Transportation Secretary Ray LaHood told a Senate subcommittee the Obama administration soon will unveil its plan to relaunch a cross-border trucking program along the U.S.-Mexico border.
“Our intention . . . is to restart this program,” LaHood said at a Thursday hearing before the Senate Appropriations Committee’s transportation and housing panel.
“It is a part of [the North America Free Trade Agreement]. It needs to be restarted,” he said.
When asked by Subcommittee Chairwoman Sen. Patty Murray (D-Wash.) when the administration would unveil its play, LaHood said it was “very close. . . . It is closer than soon.”
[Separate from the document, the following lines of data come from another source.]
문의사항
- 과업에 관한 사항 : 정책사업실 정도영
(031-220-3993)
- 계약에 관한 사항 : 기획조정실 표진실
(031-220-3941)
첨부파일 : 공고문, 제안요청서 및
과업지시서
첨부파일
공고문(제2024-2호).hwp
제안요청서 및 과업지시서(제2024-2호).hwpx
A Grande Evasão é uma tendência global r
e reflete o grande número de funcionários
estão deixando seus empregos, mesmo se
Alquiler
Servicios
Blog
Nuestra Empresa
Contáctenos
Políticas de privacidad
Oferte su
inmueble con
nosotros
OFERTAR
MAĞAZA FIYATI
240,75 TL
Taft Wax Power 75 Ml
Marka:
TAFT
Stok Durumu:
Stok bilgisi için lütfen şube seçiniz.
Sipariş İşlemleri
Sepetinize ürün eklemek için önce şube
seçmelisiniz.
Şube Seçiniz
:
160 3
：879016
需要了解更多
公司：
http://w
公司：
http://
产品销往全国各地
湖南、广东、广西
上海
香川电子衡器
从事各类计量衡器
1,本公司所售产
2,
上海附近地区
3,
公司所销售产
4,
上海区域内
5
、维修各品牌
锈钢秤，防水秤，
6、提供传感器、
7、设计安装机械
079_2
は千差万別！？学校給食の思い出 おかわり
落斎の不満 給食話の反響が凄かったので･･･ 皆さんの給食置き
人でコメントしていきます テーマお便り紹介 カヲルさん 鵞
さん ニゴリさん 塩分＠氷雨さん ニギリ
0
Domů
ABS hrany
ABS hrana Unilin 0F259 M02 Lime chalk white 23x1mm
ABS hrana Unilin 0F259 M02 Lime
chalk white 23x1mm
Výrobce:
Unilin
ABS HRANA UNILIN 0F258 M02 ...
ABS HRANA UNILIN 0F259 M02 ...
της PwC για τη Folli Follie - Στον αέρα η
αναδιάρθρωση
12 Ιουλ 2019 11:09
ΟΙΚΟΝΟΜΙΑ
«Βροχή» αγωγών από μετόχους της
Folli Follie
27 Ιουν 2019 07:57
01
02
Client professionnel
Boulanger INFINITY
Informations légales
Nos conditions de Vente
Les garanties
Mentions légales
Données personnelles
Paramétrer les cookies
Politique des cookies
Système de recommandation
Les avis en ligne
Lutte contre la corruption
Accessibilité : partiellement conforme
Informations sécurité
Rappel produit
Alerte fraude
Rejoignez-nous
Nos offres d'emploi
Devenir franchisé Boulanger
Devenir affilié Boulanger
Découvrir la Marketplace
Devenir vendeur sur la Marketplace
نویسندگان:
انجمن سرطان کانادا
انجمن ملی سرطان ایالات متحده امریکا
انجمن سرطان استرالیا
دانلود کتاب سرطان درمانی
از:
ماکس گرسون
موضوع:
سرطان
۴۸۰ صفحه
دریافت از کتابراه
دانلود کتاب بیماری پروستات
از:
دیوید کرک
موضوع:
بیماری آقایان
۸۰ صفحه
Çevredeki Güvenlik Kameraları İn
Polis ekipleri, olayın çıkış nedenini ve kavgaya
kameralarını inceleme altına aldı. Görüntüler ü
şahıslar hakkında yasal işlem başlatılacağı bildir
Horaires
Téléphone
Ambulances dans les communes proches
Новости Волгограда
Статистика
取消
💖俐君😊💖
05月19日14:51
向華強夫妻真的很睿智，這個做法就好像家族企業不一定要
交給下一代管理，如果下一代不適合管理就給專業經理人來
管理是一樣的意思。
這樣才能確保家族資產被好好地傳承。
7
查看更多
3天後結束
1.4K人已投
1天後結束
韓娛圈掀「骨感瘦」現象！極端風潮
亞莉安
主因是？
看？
Mexican President Felipe Calderon is scheduled to meet with President Obama in Washington next week. Murray said Arturo Sarukhan, Mexico’s ambassador to the United States, has said that Calderon plans to raise the issue during the visit.
“We are hoping that with [Calderon] coming later this month that we can have a resolution of this,” Murray said.
Mexican trucks are allowed to operate in a zone of about 25 miles on the American side of the U.S.-Mexico border. Under the Bush administration, the Department of Transportation began a pilot program in 2007 to allow some Mexican carriers free access to all U.S. roads.
The Obama administration suspended that program in March 2009 and a group of Mexican carriers last year sued the U.S. for $6 billion for violating NAFTA provisions.